A HARROWING play highlighting the violence suffered by Asian women who breach their culture’s code of honour is about to start a tour of Scotland.

If I Had A Girl previews tonight in the Citizens Theatre in Glasgow in advance of a three-day run before moving on later in the year to Edinburgh, Aberdeen, Inverness, Dundee and possibly Stirling.

It is written by Mariem Omari, who has spent years working with women who have suffered appalling violence at the hands of their families.

Omari, whose mother is from Aberdeen and whose father from the Lebanon, was brought up in Australia and worked in the Middle East and Jordan.

She decided to write the play to bring the suffering of the many innocent victims of honour violence to the attention of the wider community.

“In the Middle East and Jordan, honour killings are quite prevalent so when I moved to Scotland it was an area I already knew about.

“I had been working with women using storytelling and various other techniques to deal with the trauma of sexual violence and started working with women’s refuges here.

“They brought women who were either still in a violent marriage or had recently escaped a violent marriage – some forced, some arranged – who were going through various traumatic experiences.”

Omari described some of the stories the women told as “incredibly harrowing” leaving listeners feeling drained.

She said: “We wanted audiences to hear these stories for themselves. The mixture of humour and courage is incredibly distressing.

“They suffered violence not only from a partner but from other members of their families because of the issue of preserving family honour, even if that means you get a beating which leaves you within inches of death.

“Some women who were left barely alive were told not to go to the police or to say anything to anyone.
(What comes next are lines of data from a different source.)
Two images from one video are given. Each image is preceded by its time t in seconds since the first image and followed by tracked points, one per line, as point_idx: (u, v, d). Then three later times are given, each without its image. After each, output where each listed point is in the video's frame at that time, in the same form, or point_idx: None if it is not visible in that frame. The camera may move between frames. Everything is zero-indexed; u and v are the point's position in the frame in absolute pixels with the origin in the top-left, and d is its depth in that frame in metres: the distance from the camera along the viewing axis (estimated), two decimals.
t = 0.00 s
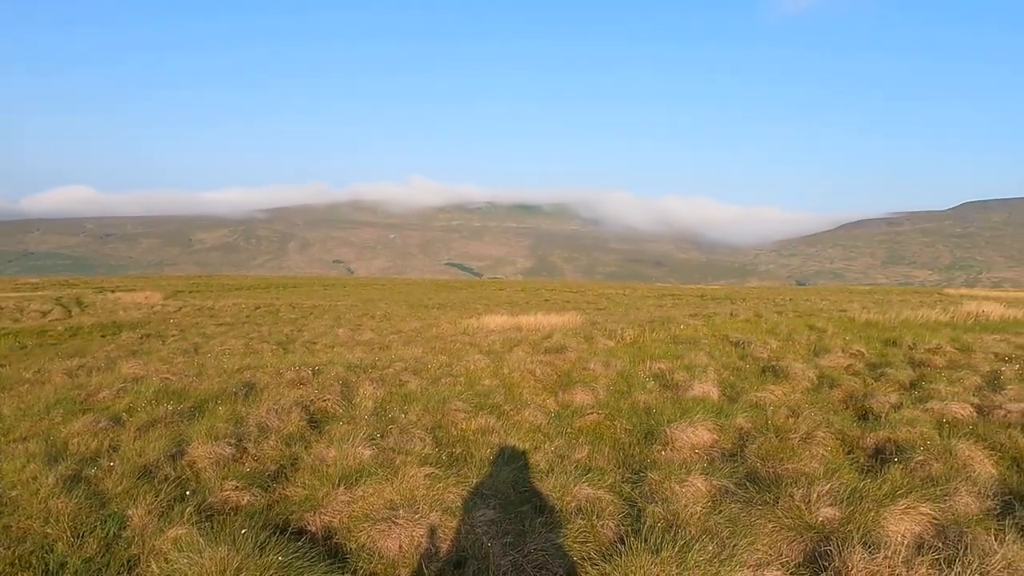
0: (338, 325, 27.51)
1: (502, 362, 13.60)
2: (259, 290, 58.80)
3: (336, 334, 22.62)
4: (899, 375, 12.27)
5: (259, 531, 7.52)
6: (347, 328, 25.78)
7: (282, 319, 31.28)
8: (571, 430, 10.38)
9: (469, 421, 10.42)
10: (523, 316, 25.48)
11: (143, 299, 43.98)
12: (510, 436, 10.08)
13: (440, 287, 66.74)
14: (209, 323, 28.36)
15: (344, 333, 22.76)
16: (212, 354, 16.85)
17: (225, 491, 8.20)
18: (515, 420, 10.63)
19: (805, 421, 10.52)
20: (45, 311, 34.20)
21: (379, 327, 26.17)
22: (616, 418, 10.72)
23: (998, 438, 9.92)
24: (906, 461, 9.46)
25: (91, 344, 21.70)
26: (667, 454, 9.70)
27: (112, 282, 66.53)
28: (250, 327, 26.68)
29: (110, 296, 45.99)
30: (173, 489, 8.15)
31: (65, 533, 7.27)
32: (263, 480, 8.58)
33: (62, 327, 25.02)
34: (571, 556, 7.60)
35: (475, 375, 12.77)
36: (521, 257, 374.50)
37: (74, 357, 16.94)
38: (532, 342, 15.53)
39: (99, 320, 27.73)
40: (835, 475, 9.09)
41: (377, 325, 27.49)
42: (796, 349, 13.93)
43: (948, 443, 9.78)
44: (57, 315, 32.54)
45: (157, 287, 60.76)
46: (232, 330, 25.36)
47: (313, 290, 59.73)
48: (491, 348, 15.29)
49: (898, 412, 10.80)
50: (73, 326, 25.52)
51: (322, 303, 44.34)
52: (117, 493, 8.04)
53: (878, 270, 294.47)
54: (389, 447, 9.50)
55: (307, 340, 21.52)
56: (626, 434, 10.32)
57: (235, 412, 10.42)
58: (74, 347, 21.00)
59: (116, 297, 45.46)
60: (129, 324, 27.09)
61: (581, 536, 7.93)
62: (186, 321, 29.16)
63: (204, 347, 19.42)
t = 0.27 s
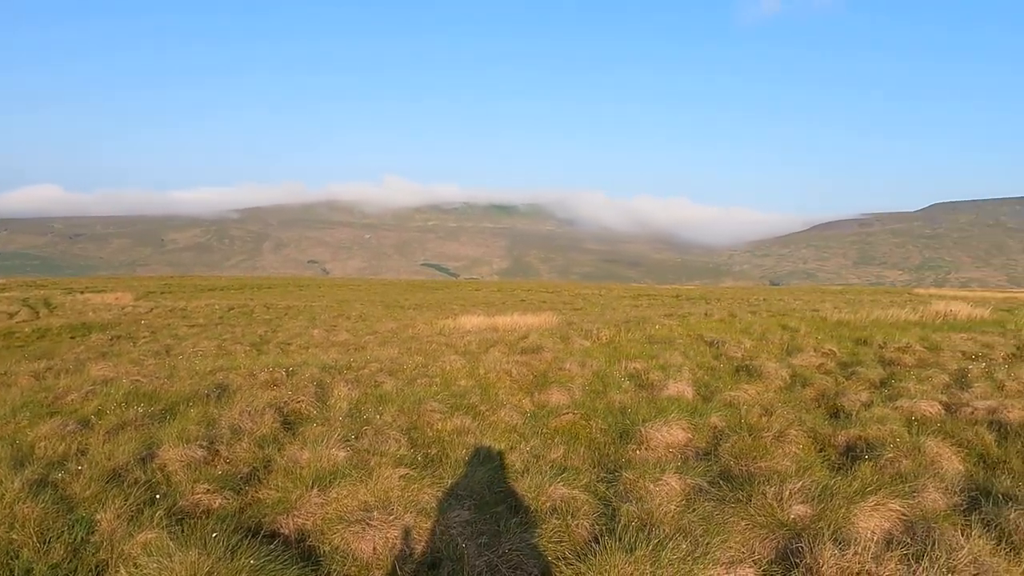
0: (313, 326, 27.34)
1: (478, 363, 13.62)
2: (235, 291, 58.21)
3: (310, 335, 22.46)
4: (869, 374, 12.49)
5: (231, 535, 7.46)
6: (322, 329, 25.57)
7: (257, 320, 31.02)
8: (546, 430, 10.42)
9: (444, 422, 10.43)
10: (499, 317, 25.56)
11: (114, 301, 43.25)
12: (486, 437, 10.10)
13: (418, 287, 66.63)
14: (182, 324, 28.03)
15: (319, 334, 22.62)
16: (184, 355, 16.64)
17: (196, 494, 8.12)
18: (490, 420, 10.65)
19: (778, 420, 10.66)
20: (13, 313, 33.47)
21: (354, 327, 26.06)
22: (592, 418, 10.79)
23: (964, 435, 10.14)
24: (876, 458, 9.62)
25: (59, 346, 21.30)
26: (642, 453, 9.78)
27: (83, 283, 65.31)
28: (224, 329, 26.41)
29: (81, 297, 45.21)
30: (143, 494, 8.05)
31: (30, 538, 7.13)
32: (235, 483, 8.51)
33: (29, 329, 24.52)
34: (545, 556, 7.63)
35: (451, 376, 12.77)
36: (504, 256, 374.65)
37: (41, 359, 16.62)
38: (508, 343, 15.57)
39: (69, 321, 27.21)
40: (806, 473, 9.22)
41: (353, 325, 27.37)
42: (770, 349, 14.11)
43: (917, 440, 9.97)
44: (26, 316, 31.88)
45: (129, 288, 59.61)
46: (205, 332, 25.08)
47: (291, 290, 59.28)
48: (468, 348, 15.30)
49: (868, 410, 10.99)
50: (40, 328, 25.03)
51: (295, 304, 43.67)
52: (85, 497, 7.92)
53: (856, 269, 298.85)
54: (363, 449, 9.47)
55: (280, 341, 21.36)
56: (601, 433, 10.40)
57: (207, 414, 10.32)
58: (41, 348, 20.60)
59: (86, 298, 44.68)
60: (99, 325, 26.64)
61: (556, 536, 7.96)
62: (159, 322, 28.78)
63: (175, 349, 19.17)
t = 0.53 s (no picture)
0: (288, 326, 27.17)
1: (454, 363, 13.62)
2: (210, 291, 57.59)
3: (285, 336, 22.32)
4: (840, 372, 12.71)
5: (202, 538, 7.40)
6: (297, 330, 25.42)
7: (231, 321, 30.74)
8: (522, 430, 10.47)
9: (419, 423, 10.43)
10: (475, 317, 25.62)
11: (84, 302, 42.54)
12: (461, 437, 10.13)
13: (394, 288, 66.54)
14: (154, 325, 27.67)
15: (293, 335, 22.46)
16: (155, 356, 16.44)
17: (166, 497, 8.04)
18: (466, 420, 10.68)
19: (751, 419, 10.80)
20: None
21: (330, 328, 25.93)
22: (567, 418, 10.85)
23: (932, 432, 10.35)
24: (846, 456, 9.78)
25: (26, 347, 20.90)
26: (617, 452, 9.86)
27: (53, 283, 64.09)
28: (197, 329, 26.14)
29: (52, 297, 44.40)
30: (112, 498, 7.95)
31: None
32: (206, 486, 8.45)
33: None
34: (519, 556, 7.66)
35: (426, 376, 12.77)
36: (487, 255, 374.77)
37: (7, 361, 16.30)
38: (484, 343, 15.60)
39: (37, 322, 26.70)
40: (777, 471, 9.35)
41: (329, 326, 27.23)
42: (743, 348, 14.28)
43: (886, 438, 10.14)
44: None
45: (101, 289, 58.26)
46: (178, 333, 24.78)
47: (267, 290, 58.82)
48: (444, 348, 15.31)
49: (839, 408, 11.17)
50: (8, 329, 24.54)
51: (272, 304, 43.09)
52: (51, 501, 7.80)
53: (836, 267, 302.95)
54: (337, 450, 9.45)
55: (254, 342, 21.19)
56: (576, 433, 10.48)
57: (178, 416, 10.22)
58: (7, 350, 20.21)
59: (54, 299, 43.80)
60: (68, 327, 26.19)
61: (530, 536, 8.00)
62: (129, 323, 28.41)
63: (147, 350, 18.93)
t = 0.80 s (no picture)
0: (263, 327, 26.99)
1: (430, 364, 13.62)
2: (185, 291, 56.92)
3: (259, 337, 22.15)
4: (813, 371, 12.91)
5: (172, 542, 7.34)
6: (272, 331, 25.23)
7: (205, 322, 30.43)
8: (498, 430, 10.52)
9: (395, 424, 10.43)
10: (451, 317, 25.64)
11: (54, 303, 41.79)
12: (437, 438, 10.15)
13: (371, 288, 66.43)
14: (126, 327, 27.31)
15: (268, 336, 22.28)
16: (126, 358, 16.22)
17: (136, 501, 7.97)
18: (442, 421, 10.70)
19: (725, 418, 10.93)
20: None
21: (305, 328, 25.75)
22: (543, 418, 10.90)
23: (902, 429, 10.54)
24: (818, 453, 9.92)
25: None
26: (592, 452, 9.93)
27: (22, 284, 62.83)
28: (170, 331, 25.83)
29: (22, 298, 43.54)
30: (81, 502, 7.86)
31: None
32: (177, 490, 8.39)
33: None
34: (494, 556, 7.68)
35: (402, 377, 12.76)
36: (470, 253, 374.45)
37: None
38: (461, 343, 15.62)
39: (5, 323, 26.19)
40: (750, 469, 9.47)
41: (305, 326, 27.08)
42: (718, 348, 14.44)
43: (858, 435, 10.31)
44: None
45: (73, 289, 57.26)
46: (150, 334, 24.48)
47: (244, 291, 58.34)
48: (421, 349, 15.30)
49: (812, 406, 11.34)
50: None
51: (249, 304, 42.67)
52: (17, 506, 7.68)
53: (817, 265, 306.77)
54: (312, 451, 9.42)
55: (227, 343, 20.99)
56: (552, 433, 10.54)
57: (149, 418, 10.13)
58: None
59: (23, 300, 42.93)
60: (36, 328, 25.73)
61: (505, 536, 8.04)
62: (100, 324, 28.05)
63: (118, 352, 18.67)
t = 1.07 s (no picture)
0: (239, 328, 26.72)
1: (407, 364, 13.61)
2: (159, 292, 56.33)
3: (233, 337, 21.96)
4: (787, 370, 13.09)
5: (143, 546, 7.28)
6: (247, 332, 25.05)
7: (180, 323, 30.09)
8: (475, 431, 10.55)
9: (371, 425, 10.42)
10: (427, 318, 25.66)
11: (25, 304, 41.00)
12: (413, 439, 10.16)
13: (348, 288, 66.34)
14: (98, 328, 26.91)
15: (243, 336, 22.10)
16: (98, 360, 16.02)
17: (106, 505, 7.89)
18: (419, 422, 10.70)
19: (699, 417, 11.05)
20: None
21: (281, 329, 25.58)
22: (520, 418, 10.95)
23: (873, 427, 10.73)
24: (791, 451, 10.06)
25: None
26: (569, 451, 9.99)
27: None
28: (143, 332, 25.52)
29: None
30: (49, 507, 7.76)
31: None
32: (149, 493, 8.33)
33: None
34: (469, 557, 7.70)
35: (379, 377, 12.75)
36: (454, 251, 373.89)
37: None
38: (438, 343, 15.63)
39: None
40: (725, 467, 9.58)
41: (282, 327, 26.93)
42: (693, 347, 14.59)
43: (830, 433, 10.47)
44: None
45: (45, 290, 56.22)
46: (122, 336, 24.17)
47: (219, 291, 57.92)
48: (397, 349, 15.29)
49: (786, 405, 11.50)
50: None
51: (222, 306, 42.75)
52: None
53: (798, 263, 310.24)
54: (286, 453, 9.39)
55: (201, 344, 20.80)
56: (529, 433, 10.60)
57: (120, 421, 10.02)
58: None
59: None
60: (7, 330, 25.25)
61: (481, 536, 8.06)
62: (70, 326, 27.59)
63: (89, 354, 18.40)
It is quite incredible to think they are lying there bleeding and that is what they are being told.

“The challenge for me was to weave these stories together and do justice to the women and hear from those who perpetrate this kind of violence.”

Omari said she also interviewed two men in Edinburgh who were perpetrators of violence.

“We did not want to justify what they had done but these men come from a culture and tradition which puts them under exceptional pressure to conform to the idea of preserving family honour.”

Omari believes honour violence, which tends to happen behind closed doors, is on the increase in Scotland.

She said: “There needs to be an understanding in the wider community that this is happening next door. Honour violence is on the increase in Scotland but for the most part it is being ignored, or worse, covered up.

“That is why this play and this work is so important. This is not only happening behind closed doors but is being ignored by other members of the community because they don’t want to wrestle with widely held perceptions and beliefs.

“It is about bringing this work to the community and saying we are not going to keep it quiet anymore.

“But the women who speak to us, some of whom are very brave because they are still in violent relationships, have to remain anonymous because their lives are at risk. The outcome of speaking out would certainly be them being killed by one of the members of their family.”

If I Had A Girl is the result of a partnership with the Muslim Women’s Resource Centre in Glasgow under its violence against women programme.